§ **Task set**:
#1 Write out the passage of the Automatic Mixed Precision page from "Background#" to "training or inference.", keeping every word and mark unchanged.
#2 Extend the Automatic Mixed Precision page, picking up right after its final line.
** Reading text follows **
Automatic Mixed Precision#

Created On: Sep 30, 2025 | Last Updated On: Sep 30, 2025

Background#

Automatic Mixed Precision (AMP) enables the use of both single precision (32-bit) and half precision (16-bit) floating point types during training or inference.

Key components include:

Autocast: Automatically casts operations to lower-precision (e.g., float16 or bfloat16) to improve performance while maintaining accuracy.
Gradient Scaling: Dynamically scales gradients during backpropagation to prevent underflow when training with mixed precision.

Design#

Casting Strategy#

The CastPolicy is used to define type conversion rules. Each enum value represents a set of type conversion requirements for a group of operators, ensuring consistent handling of operations that prioritize either precision or performance.

Policy	Explanation
`lower_precision_fp`	Cast all inputs to `lower_precision_fp` before execute the op.
`fp32`	Cast all inputs to `at::kFloat` before running the op.
`fp32_set_opt_dtype`	Execution in `at::kFloat`, while respecting user-specified output dtype if provided.
** End of Reading text **
** Entries provided follows **
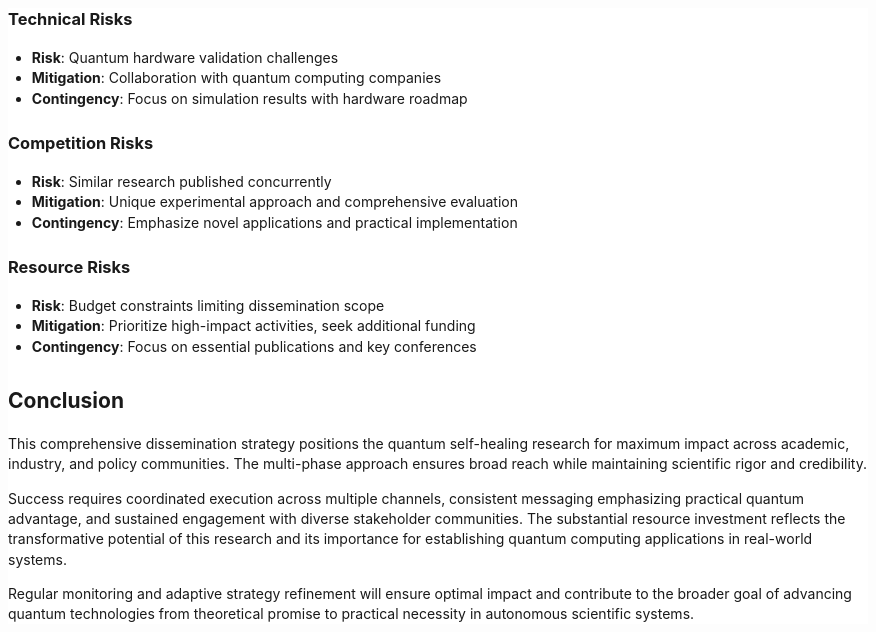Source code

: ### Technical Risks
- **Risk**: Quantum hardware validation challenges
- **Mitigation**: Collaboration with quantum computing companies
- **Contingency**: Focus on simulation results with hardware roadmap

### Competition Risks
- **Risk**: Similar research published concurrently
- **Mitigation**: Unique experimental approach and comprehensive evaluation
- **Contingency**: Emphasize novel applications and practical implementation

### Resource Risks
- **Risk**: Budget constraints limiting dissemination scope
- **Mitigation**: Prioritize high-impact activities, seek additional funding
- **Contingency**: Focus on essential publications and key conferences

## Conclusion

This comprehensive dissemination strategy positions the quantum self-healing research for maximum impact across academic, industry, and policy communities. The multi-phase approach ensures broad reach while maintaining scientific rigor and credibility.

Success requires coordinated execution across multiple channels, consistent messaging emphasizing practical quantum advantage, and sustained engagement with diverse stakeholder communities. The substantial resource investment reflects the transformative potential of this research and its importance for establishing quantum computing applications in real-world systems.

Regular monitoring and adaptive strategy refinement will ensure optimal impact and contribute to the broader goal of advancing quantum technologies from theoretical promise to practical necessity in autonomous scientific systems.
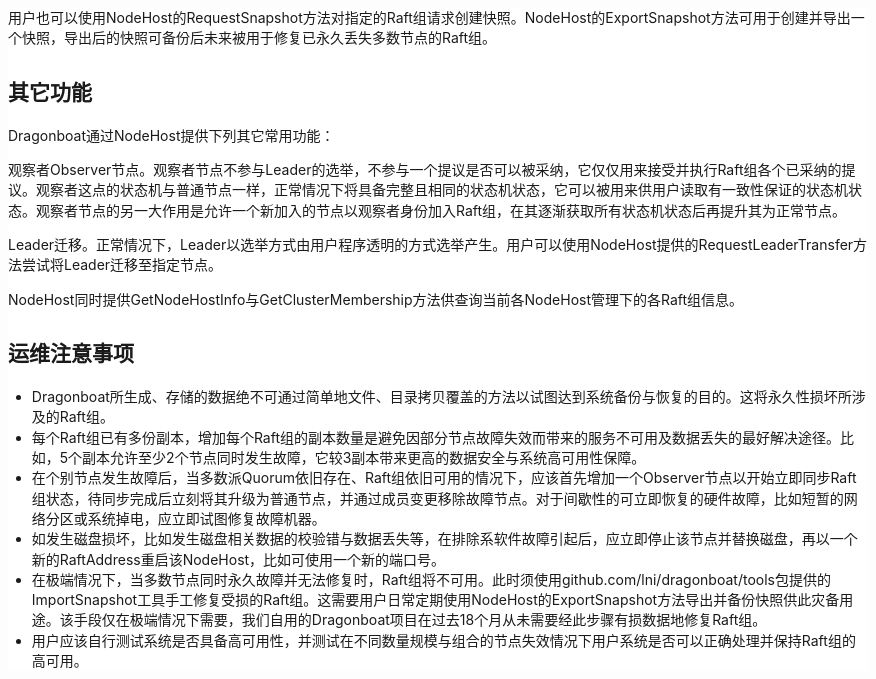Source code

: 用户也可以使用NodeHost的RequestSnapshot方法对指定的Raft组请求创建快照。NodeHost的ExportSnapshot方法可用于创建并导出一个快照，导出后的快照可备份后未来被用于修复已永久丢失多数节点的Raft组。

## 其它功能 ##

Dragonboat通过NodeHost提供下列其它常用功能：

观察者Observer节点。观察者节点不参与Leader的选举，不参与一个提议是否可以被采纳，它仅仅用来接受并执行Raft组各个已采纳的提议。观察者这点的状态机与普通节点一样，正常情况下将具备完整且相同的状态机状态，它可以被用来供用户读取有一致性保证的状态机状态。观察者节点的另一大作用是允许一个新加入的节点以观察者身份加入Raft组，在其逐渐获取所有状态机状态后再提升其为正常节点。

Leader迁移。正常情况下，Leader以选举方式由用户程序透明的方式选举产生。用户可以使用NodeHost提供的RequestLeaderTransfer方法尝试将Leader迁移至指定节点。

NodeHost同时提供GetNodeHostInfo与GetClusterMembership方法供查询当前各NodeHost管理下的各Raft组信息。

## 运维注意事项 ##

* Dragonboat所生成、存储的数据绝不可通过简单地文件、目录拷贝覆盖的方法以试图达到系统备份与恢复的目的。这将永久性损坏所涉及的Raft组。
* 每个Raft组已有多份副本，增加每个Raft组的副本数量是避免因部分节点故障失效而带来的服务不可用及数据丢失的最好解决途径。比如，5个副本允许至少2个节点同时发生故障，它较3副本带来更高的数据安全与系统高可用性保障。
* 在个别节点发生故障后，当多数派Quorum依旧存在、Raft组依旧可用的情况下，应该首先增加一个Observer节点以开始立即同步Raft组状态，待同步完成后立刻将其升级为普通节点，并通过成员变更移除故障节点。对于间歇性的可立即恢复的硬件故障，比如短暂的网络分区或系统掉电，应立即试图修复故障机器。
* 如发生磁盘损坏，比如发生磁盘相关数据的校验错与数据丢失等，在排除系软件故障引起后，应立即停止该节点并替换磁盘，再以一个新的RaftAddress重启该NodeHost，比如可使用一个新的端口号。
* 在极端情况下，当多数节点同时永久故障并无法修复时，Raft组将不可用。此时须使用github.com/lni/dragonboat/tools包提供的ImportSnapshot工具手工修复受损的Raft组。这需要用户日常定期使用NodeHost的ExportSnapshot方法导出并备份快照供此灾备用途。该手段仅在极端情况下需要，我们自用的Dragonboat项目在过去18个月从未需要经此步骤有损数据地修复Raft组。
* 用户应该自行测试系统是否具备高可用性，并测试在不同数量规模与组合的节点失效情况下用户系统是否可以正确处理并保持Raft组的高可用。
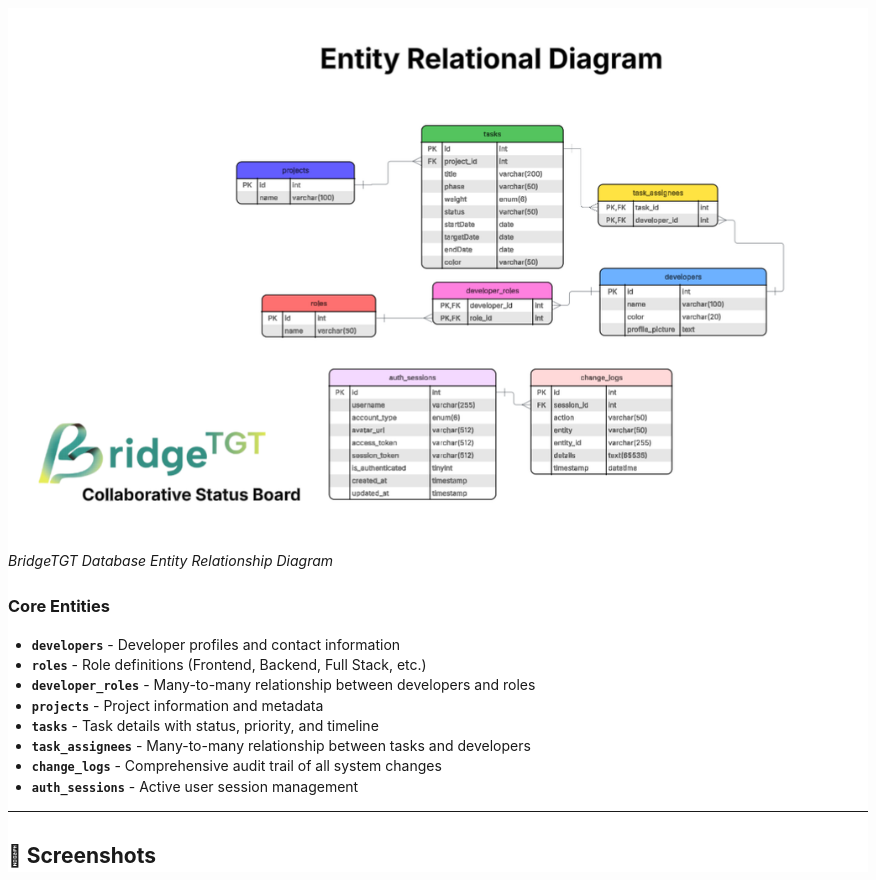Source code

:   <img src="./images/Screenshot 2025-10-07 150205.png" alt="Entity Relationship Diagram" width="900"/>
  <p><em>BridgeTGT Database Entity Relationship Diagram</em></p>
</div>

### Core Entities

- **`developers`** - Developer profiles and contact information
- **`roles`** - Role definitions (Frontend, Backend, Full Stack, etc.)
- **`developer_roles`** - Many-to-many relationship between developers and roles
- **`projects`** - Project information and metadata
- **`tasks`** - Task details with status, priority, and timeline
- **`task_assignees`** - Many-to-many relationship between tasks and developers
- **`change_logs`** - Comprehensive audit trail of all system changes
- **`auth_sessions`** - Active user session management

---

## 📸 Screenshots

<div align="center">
** End of Entries provided **
§ **Answers to this exercise**:
#1
Background#

Automatic Mixed Precision (AMP) enables the use of both single precision (32-bit) and half precision (16-bit) floating point types during training or inference.

#2
`fp32_append_dtype`	Append at::kFloat to the args and redispatch to the type-aware overload
`promote`	Promote all inputs to the “widest” dtype before execution.

Operators Lists#

PyTorch defines a general list of operators for each of casting strategies mentioned above, as a reference for developers of new accelerators.

Policy	Operators List
`lower_precision_fp`	List Link
`fp32`	List Link
`fp32_set_opt_dtype`	List Link
`fp32_append_dtype`	List Link
`promote`	List Link

Implementation#

Python Integration#

Implement the get_amp_supported_dtype method to return the data types supported by the new accelerator in the AMP context.

def get_amp_supported_dtype():
    return [torch.float16, torch.bfloat16]

C++ Integration#

This section shows how AMP registers autocast kernels for the AutocastPrivateUse1 dispatch key.

Register a fallback that makes unhandled ops fall through to their normal implementations.
Register specific aten kernels under AutocastPrivateUse1 using the KERNEL_PRIVATEUSEONE helper macro, which maps an op to the desired precision implementation (with enum at::autocast::CastPolicy)

TORCH_LIBRARY_IMPL(_, AutocastPrivateUse1, m) {
  m.fallback(torch::CppFunction::makeFallthrough());
}

TORCH_LIBRARY_IMPL(aten, AutocastPrivateUse1, m) {
  // lower_precision_fp
  KERNEL_PRIVATEUSEONE(mm, lower_precision_fp)

  // fp32
  KERNEL_PRIVATEUSEONE(asin, fp32)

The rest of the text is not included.